Et brusquement elle se souvint qu'elle avait porté un enfant de Colin en son sein, et quelque chose la traversa, poignant comme la douleur qui l'avait transpercée lorsque ce fruit s'était détaché d'elle.
Ses paupières s'abaissèrent et sa tête malgré elle se renversa à demi, tandis qu'elle revoyait la course folle du carrosse qui l'emmenait, prisonnière du roi, sur les routes de France, puis l'accident, le choc atroce, la douleur, puis le sang qui s'était mis à couler... Elle était alors abandonnée de tous ; dans une brusque réminiscence, elle se demanda, hagarde, comment elle avait pu s'échapper de cette tenaille écrasante de l'ostracisme du roi de France et recommencer une seconde existence.
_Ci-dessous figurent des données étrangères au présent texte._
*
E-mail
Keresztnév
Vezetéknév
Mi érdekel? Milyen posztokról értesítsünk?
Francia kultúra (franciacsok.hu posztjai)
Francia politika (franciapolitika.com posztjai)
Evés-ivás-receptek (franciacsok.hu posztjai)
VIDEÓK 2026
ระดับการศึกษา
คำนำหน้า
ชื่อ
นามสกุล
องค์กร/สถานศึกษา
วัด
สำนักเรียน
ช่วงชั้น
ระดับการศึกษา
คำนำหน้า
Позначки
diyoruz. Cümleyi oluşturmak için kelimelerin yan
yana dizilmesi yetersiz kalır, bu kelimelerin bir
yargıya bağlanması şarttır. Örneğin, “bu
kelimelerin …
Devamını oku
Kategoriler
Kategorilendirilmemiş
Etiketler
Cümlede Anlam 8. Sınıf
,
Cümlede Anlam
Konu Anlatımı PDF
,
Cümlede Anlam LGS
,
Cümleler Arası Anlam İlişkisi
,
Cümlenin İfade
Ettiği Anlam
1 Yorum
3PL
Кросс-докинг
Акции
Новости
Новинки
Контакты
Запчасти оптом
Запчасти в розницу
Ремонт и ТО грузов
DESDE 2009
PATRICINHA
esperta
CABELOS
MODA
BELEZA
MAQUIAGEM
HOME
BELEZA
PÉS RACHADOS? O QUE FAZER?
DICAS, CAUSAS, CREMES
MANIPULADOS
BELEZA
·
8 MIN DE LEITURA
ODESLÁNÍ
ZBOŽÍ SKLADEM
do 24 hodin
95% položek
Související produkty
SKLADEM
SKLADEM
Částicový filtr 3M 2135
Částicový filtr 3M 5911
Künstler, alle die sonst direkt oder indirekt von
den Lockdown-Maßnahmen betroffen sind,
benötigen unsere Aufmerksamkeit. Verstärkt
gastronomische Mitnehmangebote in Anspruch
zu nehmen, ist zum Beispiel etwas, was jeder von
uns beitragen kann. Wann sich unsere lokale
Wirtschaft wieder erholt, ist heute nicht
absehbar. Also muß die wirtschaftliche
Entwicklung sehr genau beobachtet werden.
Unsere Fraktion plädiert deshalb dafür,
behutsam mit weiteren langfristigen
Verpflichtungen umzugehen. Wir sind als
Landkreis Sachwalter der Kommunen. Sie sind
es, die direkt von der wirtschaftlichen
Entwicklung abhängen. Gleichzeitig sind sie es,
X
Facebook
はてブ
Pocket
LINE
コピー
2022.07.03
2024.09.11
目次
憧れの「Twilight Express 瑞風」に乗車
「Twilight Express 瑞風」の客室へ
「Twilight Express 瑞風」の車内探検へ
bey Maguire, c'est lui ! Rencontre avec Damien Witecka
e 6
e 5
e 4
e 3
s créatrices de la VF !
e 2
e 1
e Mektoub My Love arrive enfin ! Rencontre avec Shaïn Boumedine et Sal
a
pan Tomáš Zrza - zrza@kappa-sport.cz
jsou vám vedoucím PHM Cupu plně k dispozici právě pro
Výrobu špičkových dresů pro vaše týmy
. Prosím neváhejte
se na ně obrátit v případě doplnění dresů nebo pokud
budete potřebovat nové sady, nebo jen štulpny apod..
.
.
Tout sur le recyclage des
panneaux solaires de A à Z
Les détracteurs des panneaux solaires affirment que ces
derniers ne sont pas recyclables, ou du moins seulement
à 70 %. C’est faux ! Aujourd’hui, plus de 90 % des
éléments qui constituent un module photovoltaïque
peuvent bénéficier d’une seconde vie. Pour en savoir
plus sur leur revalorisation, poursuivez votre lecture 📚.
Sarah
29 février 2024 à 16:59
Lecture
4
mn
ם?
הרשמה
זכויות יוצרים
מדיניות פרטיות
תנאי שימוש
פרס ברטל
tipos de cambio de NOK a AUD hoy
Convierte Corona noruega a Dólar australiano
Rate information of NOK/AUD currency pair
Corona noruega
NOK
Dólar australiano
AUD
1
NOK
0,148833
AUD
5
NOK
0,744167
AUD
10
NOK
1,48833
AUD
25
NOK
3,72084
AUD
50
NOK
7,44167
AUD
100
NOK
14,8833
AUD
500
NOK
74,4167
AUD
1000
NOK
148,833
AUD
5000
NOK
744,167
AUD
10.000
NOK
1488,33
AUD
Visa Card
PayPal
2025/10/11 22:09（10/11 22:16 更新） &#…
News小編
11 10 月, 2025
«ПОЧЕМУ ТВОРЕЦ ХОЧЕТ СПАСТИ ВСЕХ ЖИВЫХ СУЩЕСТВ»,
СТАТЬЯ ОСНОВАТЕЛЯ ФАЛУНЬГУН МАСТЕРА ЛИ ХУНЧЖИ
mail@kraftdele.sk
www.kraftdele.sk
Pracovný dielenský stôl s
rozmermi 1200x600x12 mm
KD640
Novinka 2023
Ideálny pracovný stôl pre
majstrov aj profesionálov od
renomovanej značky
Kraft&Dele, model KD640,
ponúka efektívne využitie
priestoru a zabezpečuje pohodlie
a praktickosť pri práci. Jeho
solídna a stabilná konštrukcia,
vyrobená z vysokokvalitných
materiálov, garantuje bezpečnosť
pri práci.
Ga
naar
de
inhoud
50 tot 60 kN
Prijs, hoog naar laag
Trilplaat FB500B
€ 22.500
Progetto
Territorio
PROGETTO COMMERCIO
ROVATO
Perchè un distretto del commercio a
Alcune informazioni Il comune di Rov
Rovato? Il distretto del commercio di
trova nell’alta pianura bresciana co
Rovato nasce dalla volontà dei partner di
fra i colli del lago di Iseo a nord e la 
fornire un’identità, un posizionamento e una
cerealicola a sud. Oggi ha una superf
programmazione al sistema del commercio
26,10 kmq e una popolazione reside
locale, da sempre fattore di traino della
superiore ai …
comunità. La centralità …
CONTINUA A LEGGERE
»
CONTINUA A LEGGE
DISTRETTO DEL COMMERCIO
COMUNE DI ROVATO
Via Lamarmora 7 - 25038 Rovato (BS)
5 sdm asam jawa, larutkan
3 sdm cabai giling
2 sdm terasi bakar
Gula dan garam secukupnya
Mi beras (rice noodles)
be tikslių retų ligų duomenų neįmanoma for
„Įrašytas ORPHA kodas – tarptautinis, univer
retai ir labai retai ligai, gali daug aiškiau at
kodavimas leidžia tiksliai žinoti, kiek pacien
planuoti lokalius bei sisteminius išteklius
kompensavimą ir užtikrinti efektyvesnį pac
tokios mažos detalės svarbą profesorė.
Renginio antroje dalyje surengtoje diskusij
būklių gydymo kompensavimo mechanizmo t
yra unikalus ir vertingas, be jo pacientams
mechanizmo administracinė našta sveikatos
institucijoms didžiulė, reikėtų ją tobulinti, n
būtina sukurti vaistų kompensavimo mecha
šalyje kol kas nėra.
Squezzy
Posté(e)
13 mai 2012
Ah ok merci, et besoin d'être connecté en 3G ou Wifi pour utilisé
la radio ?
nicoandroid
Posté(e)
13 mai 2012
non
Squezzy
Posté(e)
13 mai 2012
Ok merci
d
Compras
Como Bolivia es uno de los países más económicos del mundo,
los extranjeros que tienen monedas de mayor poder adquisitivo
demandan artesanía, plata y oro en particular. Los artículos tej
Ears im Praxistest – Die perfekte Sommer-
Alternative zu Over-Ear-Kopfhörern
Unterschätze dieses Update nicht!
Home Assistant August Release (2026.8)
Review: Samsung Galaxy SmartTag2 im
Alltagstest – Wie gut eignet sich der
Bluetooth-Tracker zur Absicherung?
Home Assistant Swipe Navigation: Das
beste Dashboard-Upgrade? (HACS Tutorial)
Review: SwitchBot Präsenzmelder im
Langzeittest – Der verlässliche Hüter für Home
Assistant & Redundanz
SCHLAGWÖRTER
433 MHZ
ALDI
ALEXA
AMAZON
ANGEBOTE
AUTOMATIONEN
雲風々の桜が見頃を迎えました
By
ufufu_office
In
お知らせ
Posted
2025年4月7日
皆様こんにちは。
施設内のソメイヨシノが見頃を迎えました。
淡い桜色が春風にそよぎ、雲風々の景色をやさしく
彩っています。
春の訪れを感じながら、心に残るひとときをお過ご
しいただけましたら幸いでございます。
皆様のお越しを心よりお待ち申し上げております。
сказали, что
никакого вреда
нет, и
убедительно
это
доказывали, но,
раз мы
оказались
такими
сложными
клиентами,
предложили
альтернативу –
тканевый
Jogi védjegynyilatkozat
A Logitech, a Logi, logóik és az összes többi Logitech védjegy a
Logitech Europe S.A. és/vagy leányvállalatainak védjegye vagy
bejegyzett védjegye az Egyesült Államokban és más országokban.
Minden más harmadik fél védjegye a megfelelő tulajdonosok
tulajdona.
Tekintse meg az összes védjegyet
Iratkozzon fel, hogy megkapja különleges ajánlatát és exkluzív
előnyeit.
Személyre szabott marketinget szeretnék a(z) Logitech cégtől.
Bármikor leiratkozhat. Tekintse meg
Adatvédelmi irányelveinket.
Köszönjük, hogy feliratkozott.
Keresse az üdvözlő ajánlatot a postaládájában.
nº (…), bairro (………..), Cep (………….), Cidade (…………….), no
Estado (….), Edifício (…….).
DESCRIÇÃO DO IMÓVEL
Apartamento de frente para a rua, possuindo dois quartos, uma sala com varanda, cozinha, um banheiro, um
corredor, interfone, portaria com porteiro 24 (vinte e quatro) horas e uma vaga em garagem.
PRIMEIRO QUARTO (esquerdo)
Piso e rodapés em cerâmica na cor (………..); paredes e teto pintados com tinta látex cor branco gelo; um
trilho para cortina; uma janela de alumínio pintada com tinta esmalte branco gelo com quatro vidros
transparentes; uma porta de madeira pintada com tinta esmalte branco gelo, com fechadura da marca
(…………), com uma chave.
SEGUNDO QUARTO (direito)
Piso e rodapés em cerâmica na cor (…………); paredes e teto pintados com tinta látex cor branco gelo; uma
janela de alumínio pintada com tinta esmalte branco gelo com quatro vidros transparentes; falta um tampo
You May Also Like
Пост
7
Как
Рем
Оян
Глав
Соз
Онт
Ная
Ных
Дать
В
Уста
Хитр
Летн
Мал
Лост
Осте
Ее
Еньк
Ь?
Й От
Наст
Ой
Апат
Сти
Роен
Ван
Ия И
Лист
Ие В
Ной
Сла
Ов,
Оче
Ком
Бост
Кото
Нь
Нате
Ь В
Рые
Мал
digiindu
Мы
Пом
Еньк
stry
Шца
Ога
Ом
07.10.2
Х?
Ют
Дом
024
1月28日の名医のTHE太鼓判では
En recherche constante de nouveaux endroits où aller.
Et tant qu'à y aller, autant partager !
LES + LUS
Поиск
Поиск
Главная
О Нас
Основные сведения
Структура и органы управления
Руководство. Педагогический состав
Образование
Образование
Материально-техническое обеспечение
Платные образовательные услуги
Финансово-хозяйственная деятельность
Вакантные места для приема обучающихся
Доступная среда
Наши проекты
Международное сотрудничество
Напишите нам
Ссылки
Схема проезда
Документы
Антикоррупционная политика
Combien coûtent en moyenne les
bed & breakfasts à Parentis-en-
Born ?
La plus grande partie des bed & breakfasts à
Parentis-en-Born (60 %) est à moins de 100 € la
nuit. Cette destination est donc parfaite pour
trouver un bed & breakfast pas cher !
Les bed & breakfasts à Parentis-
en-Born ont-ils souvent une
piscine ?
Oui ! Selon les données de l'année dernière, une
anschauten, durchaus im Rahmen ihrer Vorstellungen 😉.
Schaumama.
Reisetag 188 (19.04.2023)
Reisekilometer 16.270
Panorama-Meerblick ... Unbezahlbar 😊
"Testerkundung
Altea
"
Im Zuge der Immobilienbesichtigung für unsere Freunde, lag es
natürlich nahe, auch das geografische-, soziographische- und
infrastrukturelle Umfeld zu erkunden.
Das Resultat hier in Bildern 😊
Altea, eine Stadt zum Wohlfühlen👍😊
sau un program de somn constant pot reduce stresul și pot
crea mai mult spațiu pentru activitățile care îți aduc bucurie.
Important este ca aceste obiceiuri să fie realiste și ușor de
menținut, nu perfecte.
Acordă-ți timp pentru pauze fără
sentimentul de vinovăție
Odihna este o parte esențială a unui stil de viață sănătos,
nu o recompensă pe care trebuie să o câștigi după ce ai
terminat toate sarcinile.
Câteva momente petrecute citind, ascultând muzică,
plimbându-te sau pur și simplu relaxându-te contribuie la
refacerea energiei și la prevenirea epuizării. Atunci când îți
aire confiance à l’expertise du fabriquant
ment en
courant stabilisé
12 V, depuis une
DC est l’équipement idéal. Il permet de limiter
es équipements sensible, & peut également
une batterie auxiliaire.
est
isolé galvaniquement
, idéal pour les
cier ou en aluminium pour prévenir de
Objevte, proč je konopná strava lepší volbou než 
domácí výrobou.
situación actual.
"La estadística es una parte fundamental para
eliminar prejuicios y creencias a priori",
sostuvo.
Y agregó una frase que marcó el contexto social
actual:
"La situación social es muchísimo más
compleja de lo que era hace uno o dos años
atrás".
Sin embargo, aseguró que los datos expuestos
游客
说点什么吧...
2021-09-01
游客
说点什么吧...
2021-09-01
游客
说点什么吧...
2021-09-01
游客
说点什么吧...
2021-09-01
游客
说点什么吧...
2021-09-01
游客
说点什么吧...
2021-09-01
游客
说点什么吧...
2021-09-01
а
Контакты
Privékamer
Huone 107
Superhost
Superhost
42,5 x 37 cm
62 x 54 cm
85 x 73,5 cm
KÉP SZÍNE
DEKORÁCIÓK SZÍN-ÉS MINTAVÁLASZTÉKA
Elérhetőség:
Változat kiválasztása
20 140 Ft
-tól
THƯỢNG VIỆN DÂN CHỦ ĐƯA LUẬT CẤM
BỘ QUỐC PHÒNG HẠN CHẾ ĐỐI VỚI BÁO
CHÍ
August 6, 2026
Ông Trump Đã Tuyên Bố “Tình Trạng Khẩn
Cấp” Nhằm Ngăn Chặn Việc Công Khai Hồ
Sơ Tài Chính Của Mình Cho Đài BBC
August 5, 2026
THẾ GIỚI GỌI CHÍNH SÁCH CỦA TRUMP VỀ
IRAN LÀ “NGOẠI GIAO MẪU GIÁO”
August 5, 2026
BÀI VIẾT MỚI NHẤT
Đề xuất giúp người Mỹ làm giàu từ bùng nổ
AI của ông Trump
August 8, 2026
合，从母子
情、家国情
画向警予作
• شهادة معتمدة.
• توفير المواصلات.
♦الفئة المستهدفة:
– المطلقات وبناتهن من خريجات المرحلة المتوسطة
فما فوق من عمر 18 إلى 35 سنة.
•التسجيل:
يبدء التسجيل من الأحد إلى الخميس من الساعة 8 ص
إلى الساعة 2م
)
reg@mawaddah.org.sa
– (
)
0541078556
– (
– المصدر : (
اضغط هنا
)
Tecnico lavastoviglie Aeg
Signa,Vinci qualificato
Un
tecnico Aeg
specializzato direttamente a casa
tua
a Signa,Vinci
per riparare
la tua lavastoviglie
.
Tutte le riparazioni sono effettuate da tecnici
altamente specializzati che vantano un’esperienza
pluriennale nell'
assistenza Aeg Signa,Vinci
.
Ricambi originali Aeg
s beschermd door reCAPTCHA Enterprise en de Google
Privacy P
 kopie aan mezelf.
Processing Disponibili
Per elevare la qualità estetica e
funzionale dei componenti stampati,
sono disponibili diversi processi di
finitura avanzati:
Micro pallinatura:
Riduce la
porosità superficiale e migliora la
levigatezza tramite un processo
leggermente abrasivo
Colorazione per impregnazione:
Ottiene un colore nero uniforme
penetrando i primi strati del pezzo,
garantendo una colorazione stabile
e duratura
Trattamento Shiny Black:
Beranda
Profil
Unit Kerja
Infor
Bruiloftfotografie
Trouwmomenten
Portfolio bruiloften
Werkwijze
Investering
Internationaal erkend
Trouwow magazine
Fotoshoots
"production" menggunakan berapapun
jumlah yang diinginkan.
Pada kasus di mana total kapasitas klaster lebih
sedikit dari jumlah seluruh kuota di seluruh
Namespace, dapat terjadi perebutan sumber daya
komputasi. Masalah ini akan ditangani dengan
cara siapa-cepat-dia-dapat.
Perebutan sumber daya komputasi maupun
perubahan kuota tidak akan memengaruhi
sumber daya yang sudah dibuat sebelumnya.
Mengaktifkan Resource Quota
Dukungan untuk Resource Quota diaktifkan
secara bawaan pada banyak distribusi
Cela paraissait insensé. L'homme qui l'observait vit passer, comme en transparence sur ce visage bouleversant de femme, le reflet de douleurs et de détresses jamais révélées... jamais avouées. De ces douleurs secrètes des femmes qu'elles gardent pour elles, car les hommes ne peuvent pas comprendre...
Dans la lumière du soleil qui rosissait, le visage doré d'Angélique avec l'ombre allongée de ses cils sur ses joues, d'une beauté supra-terrestre, lui rendait le souvenir merveilleux dont ces jours et ces nuits avaient été hantés, celui de la femme endormie contre lui, ou expirant de volupté entre ses bras.